■ Aim of the exercise ■
From the line containing "candle: none [30,240,68,272]" through the end of the material below, output each line exactly as written, with pictures excluded.

■ Material supplied ■
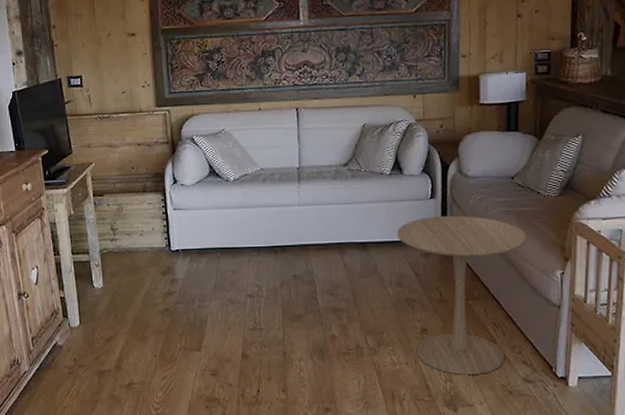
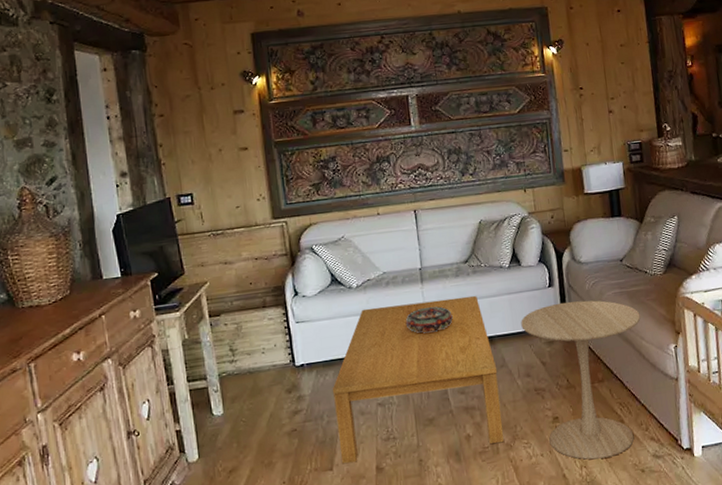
coffee table: none [204,200,369,347] -> present [332,296,504,465]
decorative bowl: none [279,206,327,232] -> present [405,306,453,334]

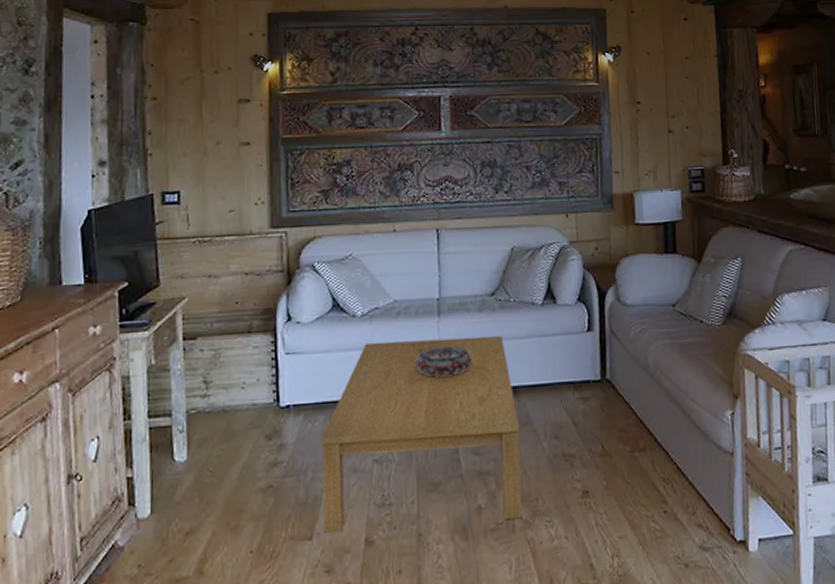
side table: present [521,300,641,460] -> none [552,350,693,547]

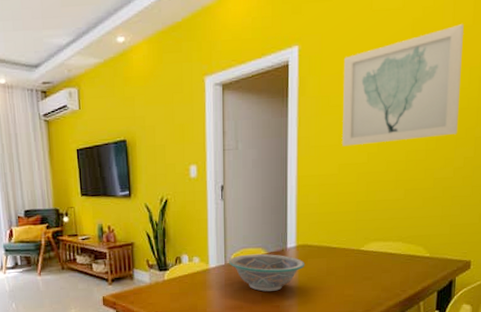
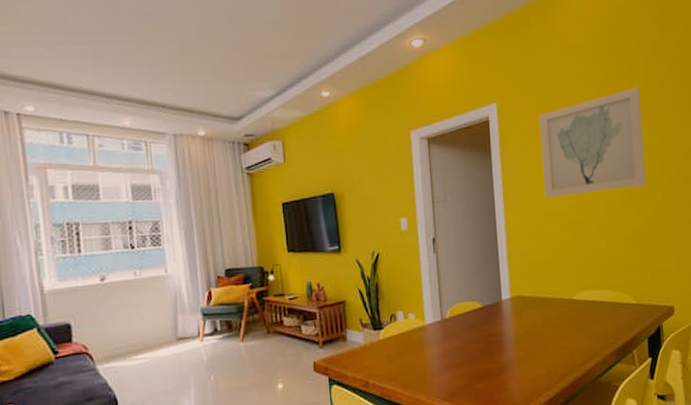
bowl: present [229,253,305,292] -> none [445,307,521,347]

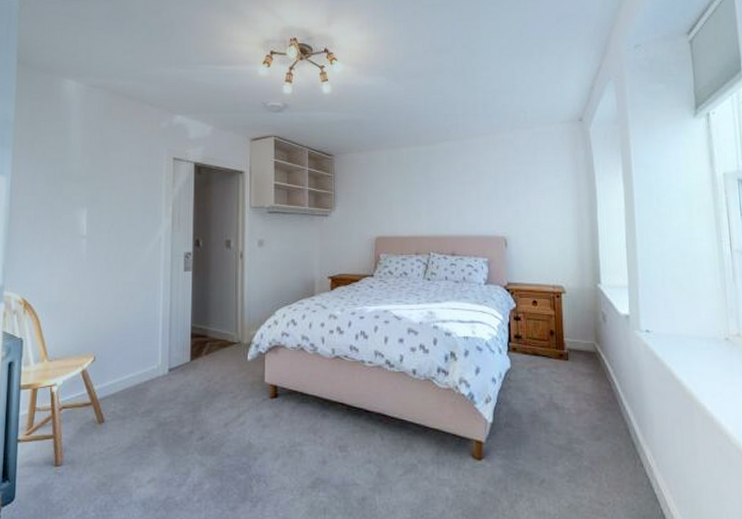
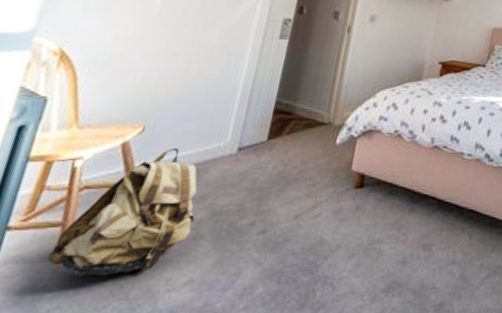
backpack: none [48,372,147,476] -> present [47,147,198,276]

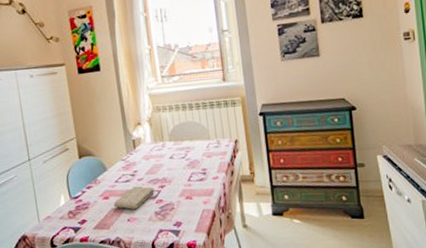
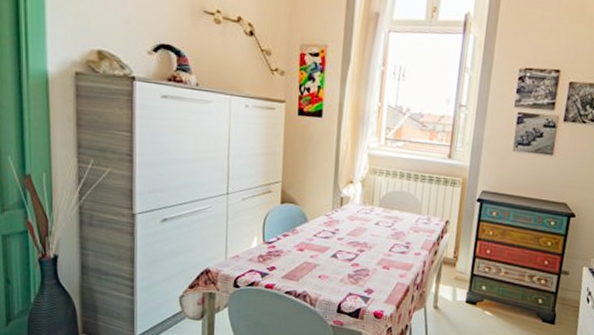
washcloth: present [113,186,154,210] -> none [307,244,353,267]

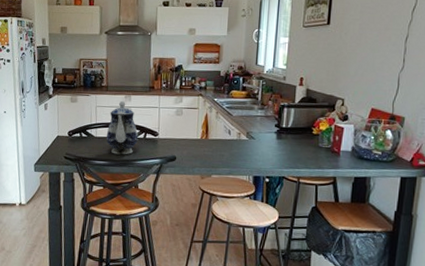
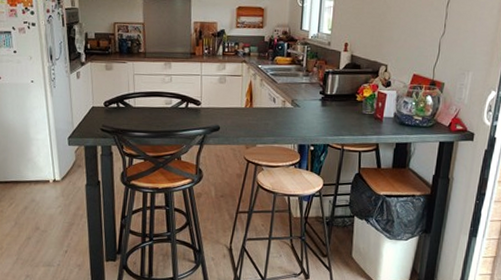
teapot: present [106,100,139,155] -> none [145,68,180,126]

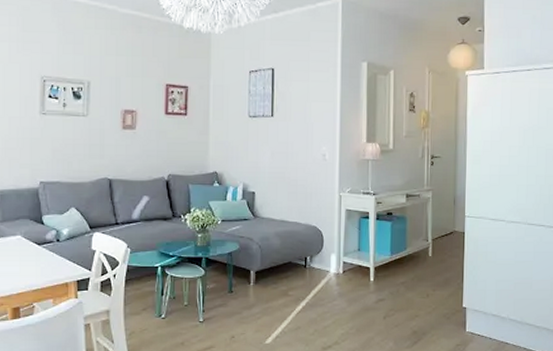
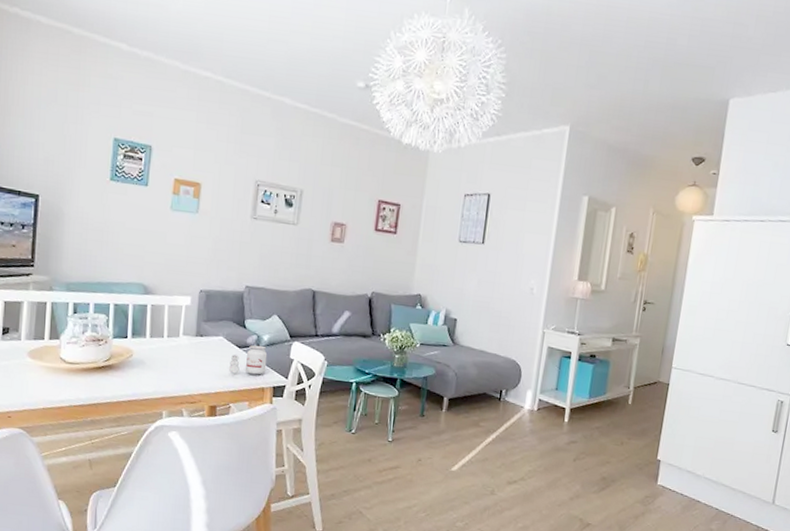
candle: none [30,240,68,272] -> present [229,345,268,375]

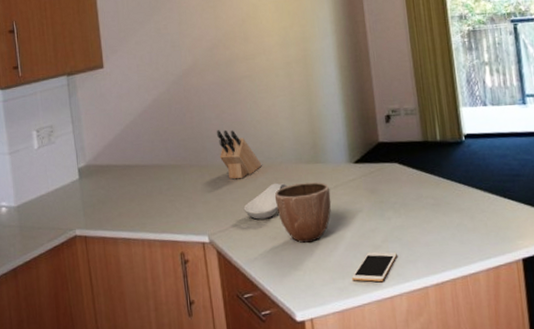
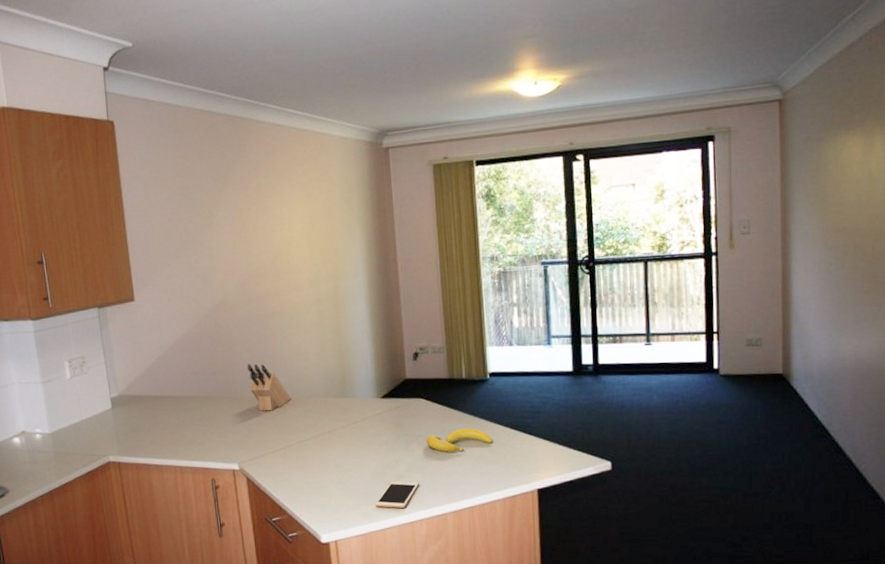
spoon rest: present [243,183,288,220] -> none [273,415,316,449]
decorative bowl: present [274,182,331,244] -> none [303,415,358,472]
banana: none [402,193,471,220] -> present [426,428,492,453]

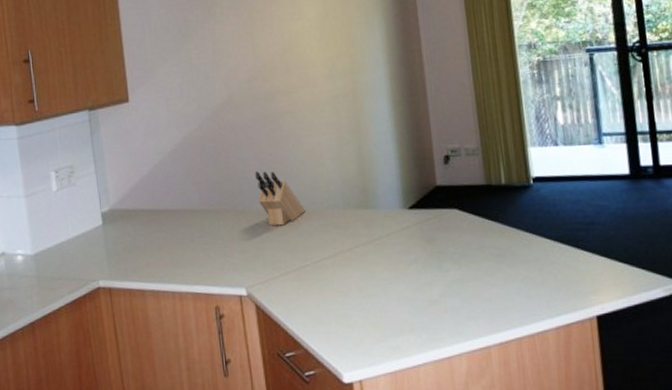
cell phone: present [374,481,419,508] -> none [405,307,456,340]
banana: present [426,428,492,453] -> none [462,243,540,273]

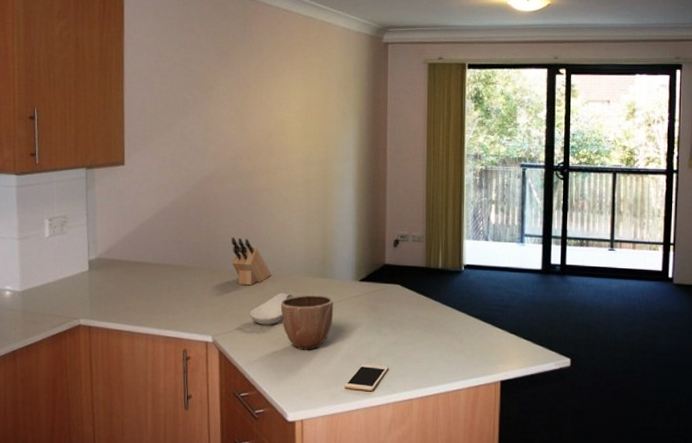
spoon rest: none [285,230,334,271] -> present [249,292,294,325]
decorative bowl: none [319,230,383,298] -> present [280,295,334,351]
cell phone: none [405,307,456,340] -> present [343,364,389,391]

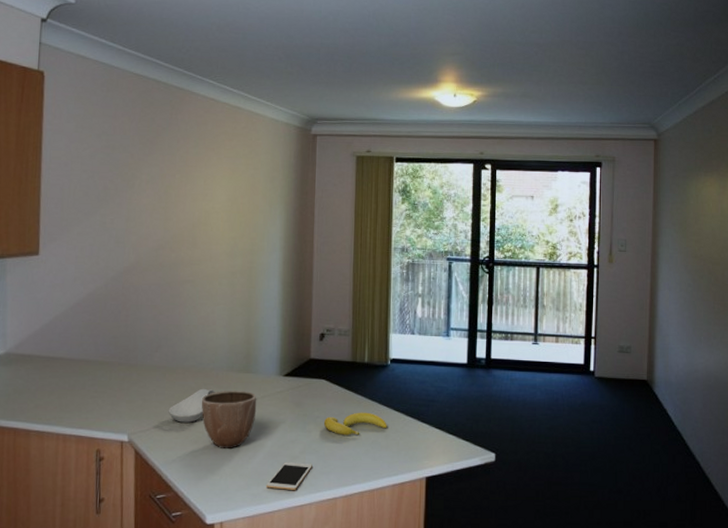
knife block: present [230,237,272,286] -> none [150,331,193,382]
banana: none [399,316,462,339] -> present [323,412,387,436]

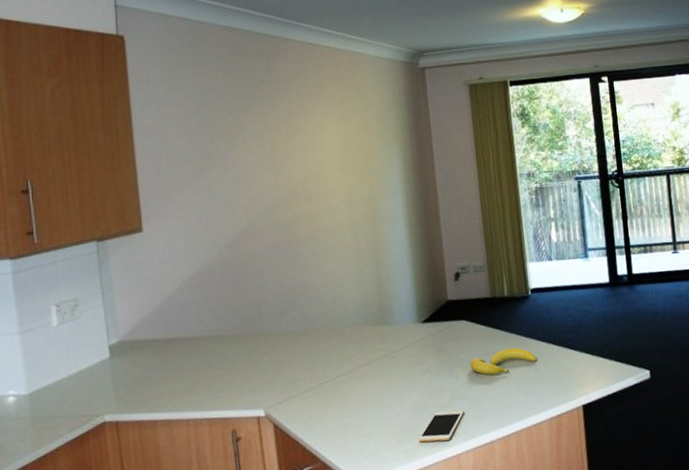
spoon rest: present [168,388,216,423] -> none [304,347,353,388]
decorative bowl: present [201,391,257,450] -> none [338,344,398,409]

■ Written answer ■
candle: none [30,240,68,272] -> present [229,345,268,375]

spoon rest: present [243,183,288,220] -> none [273,415,316,449]
decorative bowl: present [274,182,331,244] -> none [303,415,358,472]
banana: none [402,193,471,220] -> present [426,428,492,453]

cell phone: present [374,481,419,508] -> none [405,307,456,340]
banana: present [426,428,492,453] -> none [462,243,540,273]

spoon rest: none [285,230,334,271] -> present [249,292,294,325]
decorative bowl: none [319,230,383,298] -> present [280,295,334,351]
cell phone: none [405,307,456,340] -> present [343,364,389,391]

knife block: present [230,237,272,286] -> none [150,331,193,382]
banana: none [399,316,462,339] -> present [323,412,387,436]

spoon rest: present [168,388,216,423] -> none [304,347,353,388]
decorative bowl: present [201,391,257,450] -> none [338,344,398,409]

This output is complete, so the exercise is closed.